Люди возле лошадей - страница 20
«Сколько поэту требуется навоза? – уточнил Чернецов. – Где у него дача?» И записал адрес в блокноте, что лежал перед ним, когда грохнул выстрел.
Словами лошади
«Лошадь заржала с такими разнообразными модуляциями, что я подумал, уж не разговаривает ли она на своем языке».
«Путешествие Гулливера в Лошадию, страну игогогов».Перевод А. В. Франковского.
Стремился я на конюшню, чтобы забыть о книгах, а стал про конюшню писать. Это благодаря настояниям писателя Дмитрия Жукова и по указанию охраны дочери Брежнева.
Дмитрий Анатольевич Жуков служил резидентом на передовой идеологической борьбы, но книги у него о фигурах и делах прошлого. Мы с ним охраняли памятники старины и культуры, заседая в Обществе, которое так и называлось ВООПИК. Ему, я думал, будут интересны истории о прошлом ипподрома, но Димке надоедало слушать мои конюшенные разговоры: «Хватит воздух колебать, пиши!».
А Галина Леонидовна, журналистка, работала в Агентстве «Новости», у нас с ней были общие знакомые, просили показать им лошадей. Поехали на подмосковный конный завод, дорогой я рассказывал, что знал о лошадях. В конце поездки охранники, сопровождавшие Первую Дочь страны, велели: «Всё, о чем вы языком мололи, изложите в письменном виде».
Начал печататься в журнале «Коневодство и конный спорт». По издательствам меня бы затоптали, но в «Молодой Гвардии» редактором оказался бывший студент моего отца, Михаил Лаврик. Поставили меня в план.
Из «Песни араба над могилой коня» в переводе В. А. Жуковского.
Машинопись «Жизнь замечательных лошадей» уже была подписана в набор, когда начальство спохватилось: спортивная редакция дверь в дверь с «Жизнью замечательных людей» – недопустимый намек! С Мишей нашли название «По словам лошади».
Тоже пришло из Англии: кому, кроме лошади, доподлинно известно, кто возьмет приз. «Словами лошади», конечно, лучше звучит, но Лешка уже сделал обложку.

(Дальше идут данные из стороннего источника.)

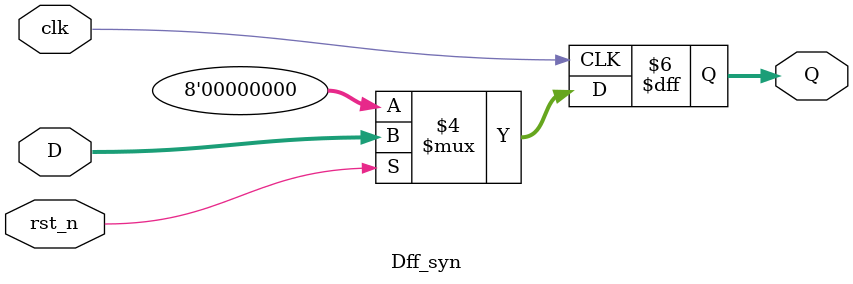
<source format=v>
module Dff_syn #(parameter WIDTH = 8)  (
    input [WIDTH-1 :0] D,
    input clk , rst_n,
    output reg [WIDTH-1 :0] Q
);
    

    always @(posedge clk) 
    begin
        if(!rst_n)
        Q <= {WIDTH {1'b0}};
        else
        Q <= D;
    end
endmodule
</source>
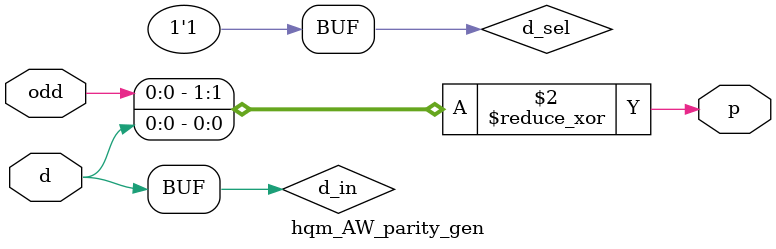
<source format=sv>

module hqm_AW_parity_gen
 #(

	 parameter WIDTH	= 1
) (
	 input	logic	[WIDTH-1:0]	d
	,input	logic			odd

	,output	logic			p
);

//-----------------------------------------------------------------------------------------------------

// Go through some contortions to handle Xs in the input data gracefully (for simulation only!)
// if the +NO_PAR_X_CORRECT plusarg is not specified.

logic	[WIDTH-1:0]	d_in;
logic			d_sel;

`ifdef INTEL_INST_ON

 logic	[WIDTH-1:0]	d_x;

 always_comb begin: b_d_x

  for (int i=0; i<WIDTH; i=i+1) begin
  `ifndef INTEL_SVA_OFF
   d_x[i] = ($isunknown(d[i])) ? i[0] : d[i];
  `else
   d_x[i] = d[i];
  `endif
  end
 end

`endif

assign d_sel = 1'b1 
`ifdef INTEL_INST_ON
        & ~$test$plusargs("NO_PAR_X_CORRECT")
`endif
;

always_comb begin
 case (d_sel)
`ifdef INTEL_INST_ON
  1'b1:    d_in = d_x;  
`endif
  default: d_in = d;
 endcase
end

assign p = ^{odd,d_in};

endmodule // AW_parity_gen


</source>
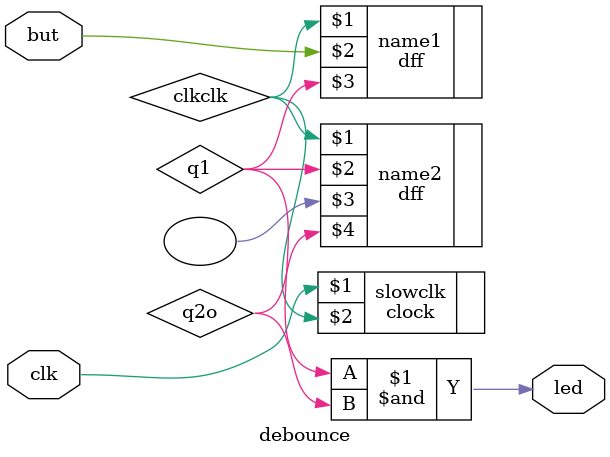
<source format=v>
module debounce (
    input clk,
    input but,
    output led
);
    wire clkclk;
    clock slowclk(clk, clkclk);

    wire q1, q2o;
    dff name1(clkclk, but, q1, , );
    dff name2(clkclk, q1, , q2o, );

    assign led = q1 & q2o;
endmodule
</source>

По замыслу и заданию Лаврика, вышли одна за другой две мои книги «По словам лошади» и «Железный посыл». Всё имеет оборотную сторону. «Как может писать о лошадях в лошадях не понимающий?» – говорили конники. Критики не замечали – всего лишь про лошадей, не литература. Зато попреки конников помогли мне найти повествовательную лазейку – с позиций профана. Иначе не протиснуться.
Уровень этого рода литературы в самом деле недосягаемо высок, увенчан именами великих писателей-всадников, Толстого и Свифта. Толстой, по его подсчетам, семь лет жизни провёл в седле. Свифт на лошади держался настолько хорошо, что ему предлагали поступить в кавалерию. Куприн несравненным назвал «Холстомера», но и у него попадается шедевр лошадиного мышления – рысак, жуя сено, думает: «Сено…». Не зря, создавая «Изумруда», лошадь у себя в спальне держал. Узнал я об этом от его дочери: прихожу на работу в Институт литературы, стою у раздевалки, впереди с пожилой гардеробщицей беседует о погоде женщина средних лет, слышу её слова: «Мой отец так говорил [о погоде]». Решаюсь спросить: «А кто ваш отец?» Отвечает: «Куприн». Дочь после кончины отца вернулась из эмиграции на родину и в архиве Горького искала их переписку. Чехов, предпочитая собак, не брался за лошадей, однако создал извозчика, у которого скончался сын. Чтобы облегчить тоску, старик думает «На конюшню пойти – лошадь поглядеть» и доверяется ей: «На овес не наездили, сено есть будем».